Doç. Dr. Mehmet Yakın, “Bireyler, geleneksel medyadan sosyal medyaya geçiyor. Bireylerin olduğu, zaman geçirdiği her yerde reklam çabalarını görüyoruz. Dolayısıyla geleneksel medya bir gün bireyler tarafından tamamen terkedilirse reklam çalışmalarını geleneksel medyada görmeyiz ama sosyal medyada şüphesiz geleneksel reklamlar yani dizi arasında reklam yayınları gibi şekillerde görmesek bile farklı şekillerde reklamcılık varlığını devam ettirir.“
Reklamcılığı bu bağlamda modernizme benzettiğini söyleyen Yakın, “Postmodernizm modern anlayışı tamamen öldürmüş müdür yoksa yaşam sürecini değişerek uzatmasını mı sağlamıştır? Tıpkı modernizm gibi reklamcılık bu bağlamda dönüşür, gelişir, hatalarını giderir ama yaşamaya devam eder” dedi.
“Influencerlar gerçek birey olabildiği gibi sanal bireyler de olabilir”
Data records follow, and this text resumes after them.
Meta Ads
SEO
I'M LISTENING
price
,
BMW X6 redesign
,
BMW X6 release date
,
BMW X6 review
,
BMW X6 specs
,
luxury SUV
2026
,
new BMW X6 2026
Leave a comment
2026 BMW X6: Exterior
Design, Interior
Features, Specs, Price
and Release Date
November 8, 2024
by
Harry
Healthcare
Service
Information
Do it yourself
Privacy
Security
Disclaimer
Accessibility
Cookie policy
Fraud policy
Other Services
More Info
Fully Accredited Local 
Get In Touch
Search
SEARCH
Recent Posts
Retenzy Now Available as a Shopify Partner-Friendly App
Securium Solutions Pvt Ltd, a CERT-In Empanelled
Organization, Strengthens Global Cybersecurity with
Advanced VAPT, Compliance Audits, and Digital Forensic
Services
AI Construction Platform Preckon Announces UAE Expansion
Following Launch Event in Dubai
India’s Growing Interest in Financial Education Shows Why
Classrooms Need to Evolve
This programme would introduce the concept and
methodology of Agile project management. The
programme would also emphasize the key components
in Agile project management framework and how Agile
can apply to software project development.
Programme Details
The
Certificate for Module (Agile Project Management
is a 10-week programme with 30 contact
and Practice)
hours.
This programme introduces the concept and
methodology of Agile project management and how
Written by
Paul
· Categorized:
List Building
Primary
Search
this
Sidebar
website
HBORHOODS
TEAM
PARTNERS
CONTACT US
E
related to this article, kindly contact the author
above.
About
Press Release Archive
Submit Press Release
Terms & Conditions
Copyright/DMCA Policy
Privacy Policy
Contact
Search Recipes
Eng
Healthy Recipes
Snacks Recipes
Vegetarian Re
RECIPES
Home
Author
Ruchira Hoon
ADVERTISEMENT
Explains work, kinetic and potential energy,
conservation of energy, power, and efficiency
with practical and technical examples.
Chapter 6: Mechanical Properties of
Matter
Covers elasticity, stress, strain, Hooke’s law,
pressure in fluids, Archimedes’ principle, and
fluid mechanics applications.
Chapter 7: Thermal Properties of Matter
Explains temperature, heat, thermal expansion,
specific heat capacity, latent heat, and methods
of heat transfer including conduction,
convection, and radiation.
Geleneksel medyada tek kanallı televizyonlar çok kanallı televizyonlara geçmiş olsa bile aynı dakikada tüm kanalları reklamla işgal edip tüketicinin reklam mesajından kaçışını önlenebildiğini belirten Yakın, “Teknolojinin değişimiyle beraber mecralar neredeyse her birey için farklılaştı ve markalar kitle iletişimden bireysel iletişim sürecine geçti. Bu bağlamda ‘reklam olduğu belli olan', ‘markalar tarafından sunulan' reklam çalışmalarından bireyler daha hızlı bir şekilde uzak durabildiler” şeklinde konuştu.
Son olarak, reklam sektörü influencerla izleyenleri arasında güvenilir etkileşimi farketti ve doğal olarak reklamdan kaçan bireyleri bu etkileşim kanalıyla “yakalamaya” başladığının altını çizen Yakın, “Günümüzde her ürün grubuna uygun olarak influencerlarla çalışıldığını görüyoruz. Hatta influencer ajansları var. Ajanslar influencer havuzundan sizin markanıza uygun kişileri önerebiliyorlar. Reklam ajanslarında da artık influencerların yerleşik hale geldiğini görebiliyoruz. Ajansın çalıştığı markalara uygun olarak influencerlerla işbirliği yapılıyor. Influencerlar gerçek birey olabildiği gibi sanal bireyler de olabilir, Yurtdışında sanal influencer örneği Lil Miquela var. Markalarla işbirliği yapıyor Influencerlar markalarla bireyler arasında doğal ve samimi bir iletişim, etkileşim sağlamak için kolaylaştırıcı oldular ve günümüzde yoğun bir şekilde reklam çabaları içerisinde yer alıp markalar ve reklam ajanslarıyla işbirlikleri gerçekleştiriyorlar." dedi.